Gustav II Adolf organized these units — along with fänikor from the nearby Kalmar County — in 1616 into Smålands storregemente (Småland's Grand Regiment), of which twelve of the total 24 companies were recruited in Kronoberg County. Smålands storregemente consisted of three field regiments, one of which was the Kronoberg Regiment. Some time around 1623, the grand regiment was permanently split into three smaller (county) regiments.

Kronoberg Regiment was one of the original 20 Swedish infantry regiments mentioned in the Swedish constitution of 1634. The regiment's first commander was Patrick Ruthwen.

Prior to 1682, the system for recruiting soldiers used forced conscription, but soldiers were given a means of subsistence between campaigns by making a group of farmers (a rote) responsible for the upkeep of each soldier. While the soldiers would be hired and salaried full-time if at war, they lived at home and off duty in peacetime. This system allowed Sweden to keep an easily mobilized army available in case of war, without the level of expense required to maintain the men solely as soldiers.

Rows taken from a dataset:
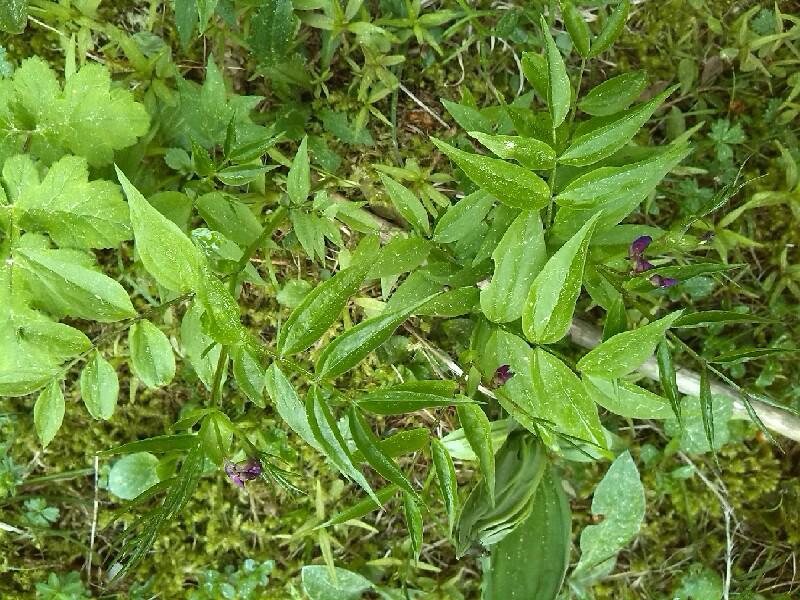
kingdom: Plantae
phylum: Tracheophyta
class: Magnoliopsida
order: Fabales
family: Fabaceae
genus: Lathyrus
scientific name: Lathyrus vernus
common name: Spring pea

Tasks and exercises:
A – Copy everything from "Prior to 1682, the" down to "solely as soldiers." in the Kronoberg Regiment passage, renaming "farmers" as "peasants".
B – Write what comes next in the passage on the Kronoberg Regiment, starting after its final sentence.
The records aren't needed for anything here.

The answers:
A –
Prior to 1682, the system for recruiting soldiers used forced conscription, but soldiers were given a means of subsistence between campaigns by making a group of peasants (a rote) responsible for the upkeep of each soldier. While the soldiers would be hired and salaried full-time if at war, they lived at home and off duty in peacetime. This system allowed Sweden to keep an easily mobilized army available in case of war, without the level of expense required to maintain the men solely as soldiers.

B –
The system was reformed in 1682 and the reform remained in effect for over 200 years. From 1684 recruitment to the Kronoberg regiment was through the allotment system (Swedish: indelningsverket; Finnish: ruotujakolaitos). Soldiers were no longer forcibly conscripted, but were recruited. Each county or province had a contract to supply a regiment of between 1000 - 1200 men. A group of farms (usually four, the rote) would join forces and equip a soldier and provide him with a croft (soldattorp – a small area of farmland with which to support himself and his family and a simple house). His duties were to attend regular military drills and in time of war to report for duty. He often owed some days of work to the rote, though this obligation could be filled using members of his family. Terms were normally for 20 years, so he was effectively a career soldier. He had to leave the croft upon retirement, and if a soldier were killed it was often the case that his successor, if single, had to agree to marry his predecessor's widow. This also had implications for names: a soldier would be given a "soldier name" that he used during the term of his service. [1]. At some times and in some areas these were fixed: a particular 'slot' went with a particular soldier name. In other instances the officers chose a name or even allowed the soldier to choose a name.

The Kronoberg regiment was given the designation I 11 (11th Infantry Regiment) in a general order in 1816.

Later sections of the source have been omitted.